> [EXERCISE DETAILS]
Give again every line from the one with "oder aus Gründen eines wichtigen öffentlichen" through the last line of the data, exactly, and leave out the lines before it.

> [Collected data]
+ + + +

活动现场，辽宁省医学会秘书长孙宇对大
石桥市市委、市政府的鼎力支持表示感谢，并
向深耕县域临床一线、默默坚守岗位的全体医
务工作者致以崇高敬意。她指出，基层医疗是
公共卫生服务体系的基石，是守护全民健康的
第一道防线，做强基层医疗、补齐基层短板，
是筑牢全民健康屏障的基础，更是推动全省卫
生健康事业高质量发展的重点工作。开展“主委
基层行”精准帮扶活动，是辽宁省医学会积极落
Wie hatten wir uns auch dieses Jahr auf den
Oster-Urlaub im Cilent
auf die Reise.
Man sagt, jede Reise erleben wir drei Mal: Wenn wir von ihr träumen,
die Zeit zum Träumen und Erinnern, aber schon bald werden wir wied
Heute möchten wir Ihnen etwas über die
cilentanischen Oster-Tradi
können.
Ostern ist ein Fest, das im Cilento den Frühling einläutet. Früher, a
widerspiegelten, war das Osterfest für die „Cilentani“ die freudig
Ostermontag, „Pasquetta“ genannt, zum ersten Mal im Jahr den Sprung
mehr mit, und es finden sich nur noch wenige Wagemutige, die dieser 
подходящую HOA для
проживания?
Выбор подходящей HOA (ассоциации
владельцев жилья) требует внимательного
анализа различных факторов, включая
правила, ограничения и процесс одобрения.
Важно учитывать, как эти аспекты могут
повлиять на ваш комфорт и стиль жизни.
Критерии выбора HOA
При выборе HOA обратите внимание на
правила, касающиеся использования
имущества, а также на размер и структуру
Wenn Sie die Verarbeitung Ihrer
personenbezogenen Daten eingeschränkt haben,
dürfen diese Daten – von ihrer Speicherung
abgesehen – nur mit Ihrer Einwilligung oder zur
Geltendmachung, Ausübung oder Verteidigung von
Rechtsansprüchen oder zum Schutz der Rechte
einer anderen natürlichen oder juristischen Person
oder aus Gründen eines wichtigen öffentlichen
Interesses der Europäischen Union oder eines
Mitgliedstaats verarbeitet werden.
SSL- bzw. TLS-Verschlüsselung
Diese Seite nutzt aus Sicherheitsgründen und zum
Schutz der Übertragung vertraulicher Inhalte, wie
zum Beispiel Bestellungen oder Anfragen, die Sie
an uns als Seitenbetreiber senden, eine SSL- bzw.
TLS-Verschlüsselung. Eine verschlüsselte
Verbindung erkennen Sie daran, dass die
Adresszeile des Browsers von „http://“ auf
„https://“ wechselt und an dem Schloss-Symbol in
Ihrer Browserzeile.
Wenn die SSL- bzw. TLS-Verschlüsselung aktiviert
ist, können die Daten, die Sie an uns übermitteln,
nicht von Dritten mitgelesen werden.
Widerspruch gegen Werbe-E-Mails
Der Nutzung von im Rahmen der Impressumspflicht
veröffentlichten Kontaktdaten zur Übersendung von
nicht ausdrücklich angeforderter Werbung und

+ + + +

> [OUTPUT OF THE TASK]
oder aus Gründen eines wichtigen öffentlichen
Interesses der Europäischen Union oder eines
Mitgliedstaats verarbeitet werden.
SSL- bzw. TLS-Verschlüsselung
Diese Seite nutzt aus Sicherheitsgründen und zum
Schutz der Übertragung vertraulicher Inhalte, wie
zum Beispiel Bestellungen oder Anfragen, die Sie
an uns als Seitenbetreiber senden, eine SSL- bzw.
TLS-Verschlüsselung. Eine verschlüsselte
Verbindung erkennen Sie daran, dass die
Adresszeile des Browsers von „http://“ auf
„https://“ wechselt und an dem Schloss-Symbol in
Ihrer Browserzeile.
Wenn die SSL- bzw. TLS-Verschlüsselung aktiviert
ist, können die Daten, die Sie an uns übermitteln,
nicht von Dritten mitgelesen werden.
Widerspruch gegen Werbe-E-Mails
Der Nutzung von im Rahmen der Impressumspflicht
veröffentlichten Kontaktdaten zur Übersendung von
nicht ausdrücklich angeforderter Werbung und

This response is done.